2. As you know, proclaiming the Gospel requires you to draw strength, courage and hope from a life of prayer, especially from mental prayer by which God communicates many spiritual graces, from the Liturgy of the Hours, the prayer which gives each person a share in the praise of the universal Church and thus in her mission, as well as from mediation on Scripture and from the Eucharist in which Christ teaches his disciples and gives himself as food for their apostolic journey. Daily discipline, the offering of oneself to God, and community life are authentic proofs of intense love and are the first way to proclaim the Gospel. This is how to imitate Christ, enabling you to say: “Come and see” (Jn 1:39) and to open people’s hearts to receiving the word of God. Indeed, the Lord’s faithful will be recognized by their contemporaries by their love for one another and will reveal the face of the risen One (1 Jn 4:11). In today's world more than ever, priests and religious must live in close union with their Teacher, striving to become saints as your Rule requires, so that you will be docile to the promptings of the Holy Spirit and respond better to the world's appeal. The life of prayer does not turn people away: on the contrary, it helps them to perceive more deeply their essential needs which only Christ can reveal to us, he who be- came man to reunite his brethren and to save all humanity.

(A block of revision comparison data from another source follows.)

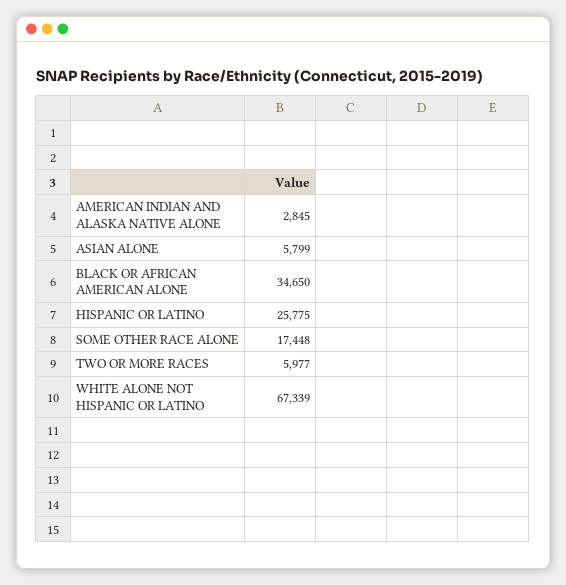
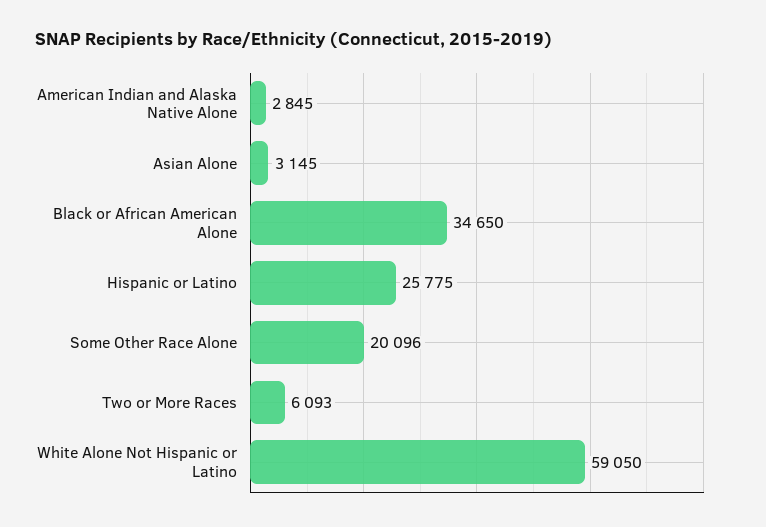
  {
    "AMERICAN INDIAN AND ALASKA NATIVE ALONE": 2845,
-   "ASIAN ALONE": 5799,
+   "ASIAN ALONE": 3145,
    "BLACK OR AFRICAN AMERICAN ALONE": 34650,
    "HISPANIC OR LATINO": 25775,
-   "SOME OTHER RACE ALONE": 17448,
+   "SOME OTHER RACE ALONE": 20096,
-   "TWO OR MORE RACES": 5977,
+   "TWO OR MORE RACES": 6093,
-   "WHITE ALONE NOT HISPANIC OR LATINO": 67339
+   "WHITE ALONE NOT HISPANIC OR LATINO": 59050
  }

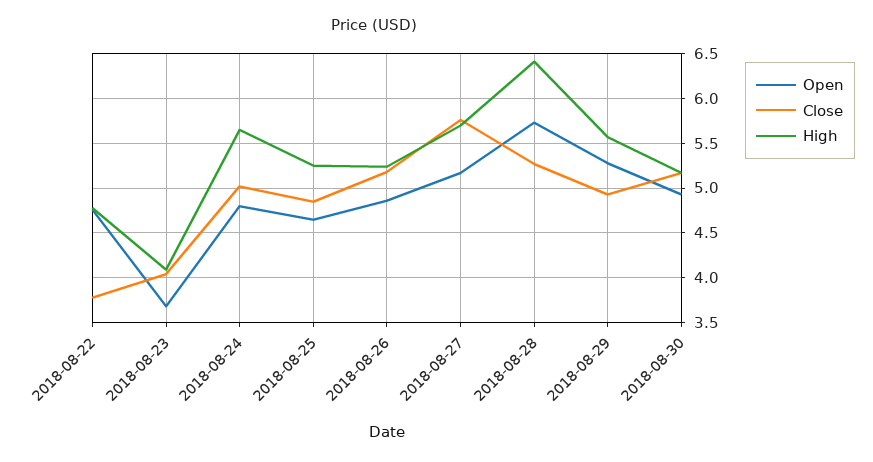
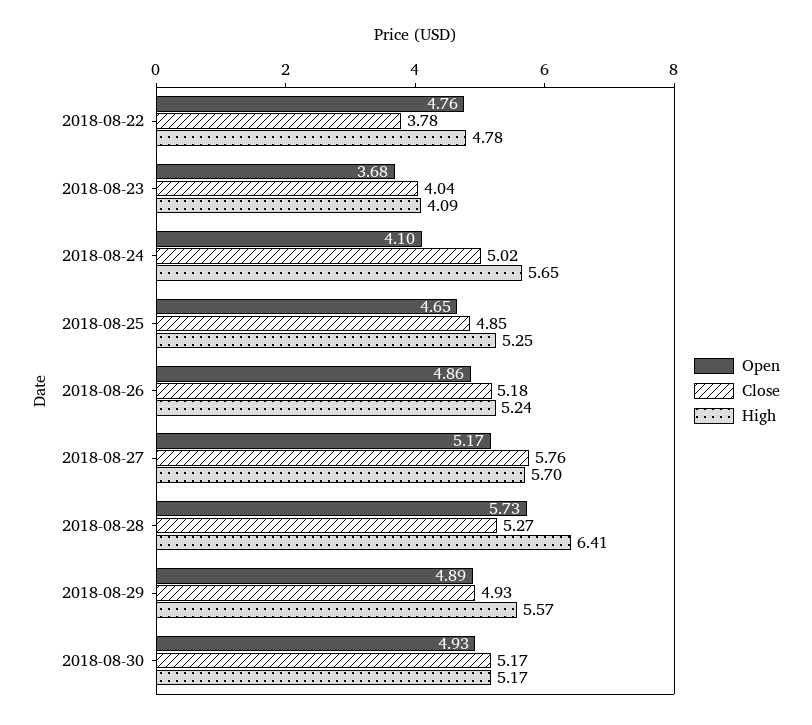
  {
    "Open": {
      "2018-08-22": 4.76,
      "2018-08-23": 3.68,
-     "2018-08-24": 4.8,
+     "2018-08-24": 4.1,
      "2018-08-25": 4.65,
      "2018-08-26": 4.86,
      "2018-08-27": 5.17,
      "2018-08-28": 5.73,
-     "2018-08-29": 5.3,
+     "2018-08-29": 4.89,
      "2018-08-30": 4.93
    },
    "Close": {
      "2018-08-22": 3.78,
      "2018-08-23": 4.04,
      "2018-08-24": 5.02,
      "2018-08-25": 4.85,
      "2018-08-26": 5.18,
      "2018-08-27": 5.76,
      "2018-08-28": 5.27,
      "2018-08-29": 4.93,
      "2018-08-30": 5.17
    },
    "High": {
      "2018-08-22": 4.78,
      "2018-08-23": 4.09,
      "2018-08-24": 5.65,
      "2018-08-25": 5.25,
      "2018-08-26": 5.24,
      "2018-08-27": 5.7,
      "2018-08-28": 6.41,
      "2018-08-29": 5.57,
      "2018-08-30": 5.17
    }
  }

3. Like many institutes, you wish to involve lay people in your activities and your spirituality. This generous collaboration is very valuable to the mission and gives each person the opportunity to develop his spiritual life according to the original intention of Eugène de Mazenod, who was “marked by a heroic degree of faith, hope and apostolic charity”, as I recalled at his canonization. Continue to rely on his spirituality and missionary zeal to spread the Gospel to the ends of the earth!

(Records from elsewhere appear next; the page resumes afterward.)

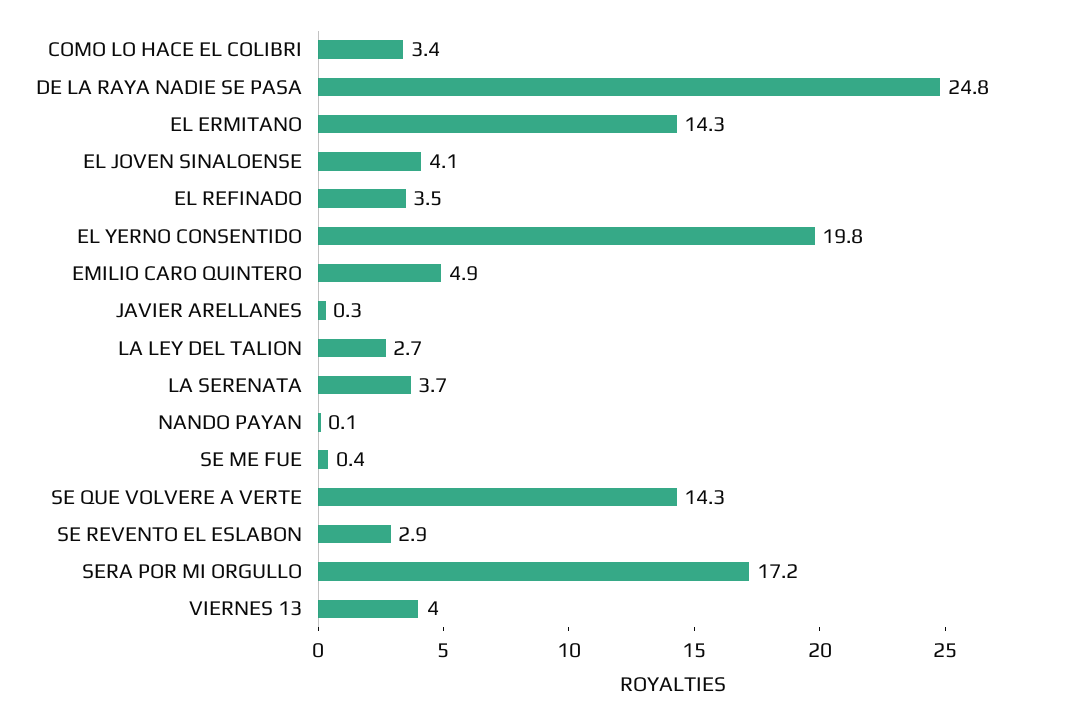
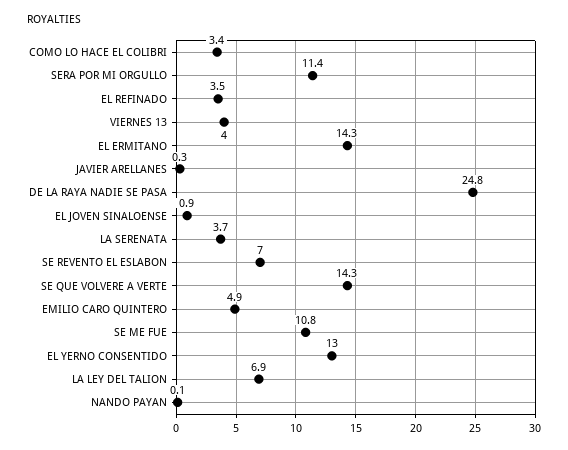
  {
    "COMO LO HACE EL COLIBRI": 3.4,
    "DE LA RAYA NADIE SE PASA": 24.8,
    "EL ERMITANO": 14.3,
-   "EL JOVEN SINALOENSE": 4.1,
+   "EL JOVEN SINALOENSE": 0.9,
    "EL REFINADO": 3.5,
-   "EL YERNO CONSENTIDO": 19.8,
+   "EL YERNO CONSENTIDO": 13,
    "EMILIO CARO QUINTERO": 4.9,
    "JAVIER ARELLANES": 0.3,
-   "LA LEY DEL TALION": 2.7,
+   "LA LEY DEL TALION": 6.9,
    "LA SERENATA": 3.7,
    "NANDO PAYAN": 0.1,
-   "SE ME FUE": 0.4,
+   "SE ME FUE": 10.8,
    "SE QUE VOLVERE A VERTE": 14.3,
-   "SE REVENTO EL ESLABON": 2.9,
+   "SE REVENTO EL ESLABON": 7,
-   "SERA POR MI ORGULLO": 17.2,
+   "SERA POR MI ORGULLO": 11.4,
    "VIERNES 13": 4
  }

4. You are asking yourselves about your institute’s decreasing numbers. This is a source of suffering and a trial which must in no way weaken the missionary zeal of the Oblates. On the contrary, may it be an opportunity to redouble your efforts to offer your ideal to young people on every continent, many of whom are generous and long to serve Christ and his Church!

As I entrust you to the intercession of the Immaculate Virgin and St Eugène de Mazenod, I impart my Apostolic Blessing to you, to all the members of your institute and to all who support you.